Романс с голубоглазой Эстонией - Валерий Рощенко
Шрифт:
Интервал:
Закладка:
– Какое заявление, Сергей Филиппович?
– Какое, какое! Он ещё спрашивает!.. На дембель, ё-п-р-с-т! Куда ещё?!..
Думаешь, командующий спустит на тормозах?.. Не надейся!
– Да не было в моём выступлении ничего крамольного, – возразил я.
– Ты ещё крамольного захотел?!.. Вот пускай он сам и решает, может и оставит. Парень ты, в общем, не зловредный, и торпедист отличный. Не будь мальчишкой! Мы с командиром тоже должны себя обезопасить, правильно?!.. Тут – твое заявление на ДМБ; значит, давно человек подумывает о гражданке, потому и скатился с катушек. Мы с Семен Семенычем вроде уже ни при чём. Верно?!.. Так что, всем будет лучше, – замполит больше поглядывал в окно, чем на меня, сидящего напротив. – Или – как думаешь, – спросил он уже тоном жестокой полемики, – кто-то нам будут в карман какать, а мы утираться белым платочком?!.. Не-ет!.. Начитанностью хотел блеснуть?!.. Вот и блеснул!.. Эта горбачёвская «перестройка» многим мозги затуманила. Думаете: новые времена – можно молоть что попало?!.. Ну, так как – будешь писать заявление? – он глянул на меня в упор.
– Давно подумывал о серьёзной учёбе, – кивнул я, – да все решимости не хватало…
– Вот, и отлично!.. Строчи!
Я достал из письменного стола лист бумаги, тут же, не отходя от кассы, набросал заявление с просьбой о демобилизации по «сложным семейным обстоятельствам».

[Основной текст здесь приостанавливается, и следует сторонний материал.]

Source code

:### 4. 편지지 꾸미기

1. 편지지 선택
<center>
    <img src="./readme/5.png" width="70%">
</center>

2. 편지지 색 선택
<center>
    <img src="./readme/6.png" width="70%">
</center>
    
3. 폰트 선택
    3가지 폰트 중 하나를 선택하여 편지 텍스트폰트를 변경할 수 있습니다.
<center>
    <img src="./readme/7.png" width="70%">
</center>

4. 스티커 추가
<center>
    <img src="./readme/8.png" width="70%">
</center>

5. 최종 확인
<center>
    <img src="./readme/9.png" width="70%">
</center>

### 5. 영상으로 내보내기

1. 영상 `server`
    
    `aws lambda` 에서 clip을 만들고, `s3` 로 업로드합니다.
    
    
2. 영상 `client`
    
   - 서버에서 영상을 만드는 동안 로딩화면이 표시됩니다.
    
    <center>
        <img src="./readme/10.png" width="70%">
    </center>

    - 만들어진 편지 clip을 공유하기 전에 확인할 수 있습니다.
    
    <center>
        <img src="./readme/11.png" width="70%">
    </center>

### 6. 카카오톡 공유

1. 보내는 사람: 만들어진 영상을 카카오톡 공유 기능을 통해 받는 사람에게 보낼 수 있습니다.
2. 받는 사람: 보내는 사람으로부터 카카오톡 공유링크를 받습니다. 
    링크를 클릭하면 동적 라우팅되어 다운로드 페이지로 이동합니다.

– Ха! Ничего лучше не придумал?! – замполит хмыкнул, но лист спрятал в кармане белого кителя. – Ла-адно, – произнес он уже по-свойски. – Так-то оно лучше. На нас, стариков, Боря, не обижайся. Характеристику черкнем тебе нормальную. Что можем – сделаем. Ничего, не пропадёшь. Такая наша се-ля-ви!.. Против ветра писать никому не удаётся… А потом – какие твои годы?! – он поднялся из-за стола. – Поедешь домой, на Волгу, с месяцок погуляешь, найдешь работёнку, женишься. Ещё, может, нам спасибо скажешь. Вся жизнь впереди… Так что забудешь ты свою подлодку, учебный центр Палдиски, подъемы, погружения… В общем, не поминай, как говориться, лихом, ё-к-л-м-н-п-р-с-т!..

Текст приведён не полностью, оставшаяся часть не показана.